Forum Moderators: phranque
I have removed the hack from my site and reconfigured it to run in pretty much the default mode. I didn't give any thought to the impact that might have on the search engine index but found out soon enough that a couple of thousand 404 error messages resulted in that "minor" change, LOL.
I am thinking that I can use the following technique to tell the search engines that the URLs are gone (about 900 of them)total:
RewriteCond %{REQUEST_URI} ^/nogood.html$ [NC]
RewriteRule .* - [G,L]
Has anyone done this? I am thinking that it will remove them from the index immediately instead of waiting weeks or months for the search engine to drop the bad links.
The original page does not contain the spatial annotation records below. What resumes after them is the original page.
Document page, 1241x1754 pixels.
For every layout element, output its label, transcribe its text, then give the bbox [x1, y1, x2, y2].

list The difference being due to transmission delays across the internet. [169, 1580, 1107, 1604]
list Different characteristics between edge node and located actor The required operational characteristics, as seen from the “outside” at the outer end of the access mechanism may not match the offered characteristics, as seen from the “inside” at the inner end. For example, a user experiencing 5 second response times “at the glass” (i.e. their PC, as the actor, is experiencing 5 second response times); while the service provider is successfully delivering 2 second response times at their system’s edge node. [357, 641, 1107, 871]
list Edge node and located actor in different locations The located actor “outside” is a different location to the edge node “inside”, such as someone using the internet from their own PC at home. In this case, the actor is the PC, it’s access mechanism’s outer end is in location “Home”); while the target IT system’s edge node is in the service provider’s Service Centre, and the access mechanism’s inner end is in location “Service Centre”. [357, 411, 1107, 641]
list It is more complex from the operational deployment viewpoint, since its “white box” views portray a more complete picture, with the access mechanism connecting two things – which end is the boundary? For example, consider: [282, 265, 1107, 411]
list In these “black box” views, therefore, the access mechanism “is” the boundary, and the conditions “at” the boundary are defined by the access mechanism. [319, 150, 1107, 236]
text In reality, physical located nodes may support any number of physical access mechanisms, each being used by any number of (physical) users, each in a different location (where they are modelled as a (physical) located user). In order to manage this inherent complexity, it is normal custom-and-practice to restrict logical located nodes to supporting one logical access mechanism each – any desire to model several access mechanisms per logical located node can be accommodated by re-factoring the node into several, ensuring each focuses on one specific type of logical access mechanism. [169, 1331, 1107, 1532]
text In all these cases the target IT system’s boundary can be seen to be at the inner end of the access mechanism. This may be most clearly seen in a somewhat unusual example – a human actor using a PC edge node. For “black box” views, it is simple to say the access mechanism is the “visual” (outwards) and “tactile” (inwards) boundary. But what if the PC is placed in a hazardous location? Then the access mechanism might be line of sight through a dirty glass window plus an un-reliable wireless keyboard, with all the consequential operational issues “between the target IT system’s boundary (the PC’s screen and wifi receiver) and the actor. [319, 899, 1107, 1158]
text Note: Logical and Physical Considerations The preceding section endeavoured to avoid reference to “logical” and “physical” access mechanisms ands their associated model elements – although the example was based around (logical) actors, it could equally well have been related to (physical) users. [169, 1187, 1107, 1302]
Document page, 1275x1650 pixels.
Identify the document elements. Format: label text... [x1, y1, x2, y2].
Appreciate any feedback you might have on this or ideas to solve this problem.
TIA
Your purpose might be better served by creating 301 redirects from the old page names to the new ones [R=301,L]. It has a better chance (better than none, anyway) of crediting the new pages with the Pagerank earned by the old ones. (I don't know; someone more knowledgable can comment on whether that's a certainty.) But it might be more trouble than it's worth to do that for 900 pages unless they were very popular.
...except, having said that,... my first attempt, before the [G,L] was to do a 301, and that did not stop search engines from crawling the original page URL. After waiting a couple of months and seeing that the page was still being crawled, that's when I switched to [G], and it stopped them immediately.
[edited by: SteveWh at 10:38 am (utc) on April 22, 2009]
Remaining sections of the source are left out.